> [FRAGMENTO PROPUESTO]:

Hoy no dejamos que el cosmos nos ilumine sino que vagamos deslumbrados por luces artificiales
Pasear una noche estrellada por las “taulas” de Menorca te hace preguntarte hacia dónde orientaron sus misteriosos constructores esos santuarios. El observador avezado podría señalar la Cruz del Sur y tal vez también las estrellas alfa y beta de Centauro, seguro más visibles en la época megalítica que ahora. Los yacimientos de Los Millares o de Gorafe, sin embargo, encaran sus estructuras sagradas hacia Oriente, buscando la bendición del sol naciente en cada amanecer y huyendo simbólicamente de la muerte y la agonía que representan el ocaso.

Registros de datos
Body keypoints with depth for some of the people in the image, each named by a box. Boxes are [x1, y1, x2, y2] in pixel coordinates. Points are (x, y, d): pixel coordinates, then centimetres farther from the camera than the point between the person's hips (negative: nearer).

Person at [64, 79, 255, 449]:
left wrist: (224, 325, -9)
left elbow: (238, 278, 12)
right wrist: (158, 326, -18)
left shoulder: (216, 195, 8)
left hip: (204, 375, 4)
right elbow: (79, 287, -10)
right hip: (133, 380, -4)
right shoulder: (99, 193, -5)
...
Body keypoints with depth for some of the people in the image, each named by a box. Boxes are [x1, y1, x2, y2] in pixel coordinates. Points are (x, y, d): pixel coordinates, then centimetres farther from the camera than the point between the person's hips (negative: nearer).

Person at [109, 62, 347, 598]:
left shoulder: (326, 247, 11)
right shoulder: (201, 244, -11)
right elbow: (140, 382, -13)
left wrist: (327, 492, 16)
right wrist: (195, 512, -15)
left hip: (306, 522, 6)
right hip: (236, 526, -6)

> [EJERCICIOS]:
1. Responde estas preguntas sobre el texto de las taulas de Menorca:
(a) ¿Qué clase de luces nos deslumbran hoy, según la primera línea?
(b) ¿Qué estrellas podría señalar el observador avezado?
(c) ¿Hacia dónde encaran sus estructuras sagradas los yacimientos de Los Millares o de Gorafe?
2. Retoma, por favor, el texto sobre las taulas de Menorca y continúalo después de su última oración.

> [SOLUCIONES]:
1.
(a) Luces artificiales.
(b) La Cruz del Sur y tal vez también las estrellas alfa y beta de Centauro.
(c) Hacia Oriente.

2.
Hay un buen puñado de iglesias esparcidas por nuestra geografía, incluso modestas, que aguardan, en un silencio hierático, a que llegue la festividad del patrón del pueblo. Ese día el sol atraviesa la vidriera donde se representa una escena del santo en cuestión y el interior del templo se inunda de un mar de luces que dejan un alma henchida y un corazón lleno de fe.
Otras culturas se han valido de las sombras. En México, los arquitectos aztecas realizaron construcciones como la pirámide de Chichén Itzá donde la sombra de sus grandes escalones, proyectada por el sol un determinado día del año recrea el dibujo de la piel de una serpiente.
El ser humano ha estado, desde siempre, en relación con el cielo. Vinculado al sol y las estrellas. Mirábamos un horizonte que nos susurraba de dónde veníamos y caminábamos sobre el polvo de nuestros ancestros. El cosmos, en su conjunto, daba sentido a nuestras existencias pues formábamos parte de él. Lo adorábamos, lo temíamos, lo escudriñábamos buscando cuándo sembrar, cuándo recolectar. Construíamos nuestros monumentos y nuestros hogares en relación con el universo, no aislándonos del mismo.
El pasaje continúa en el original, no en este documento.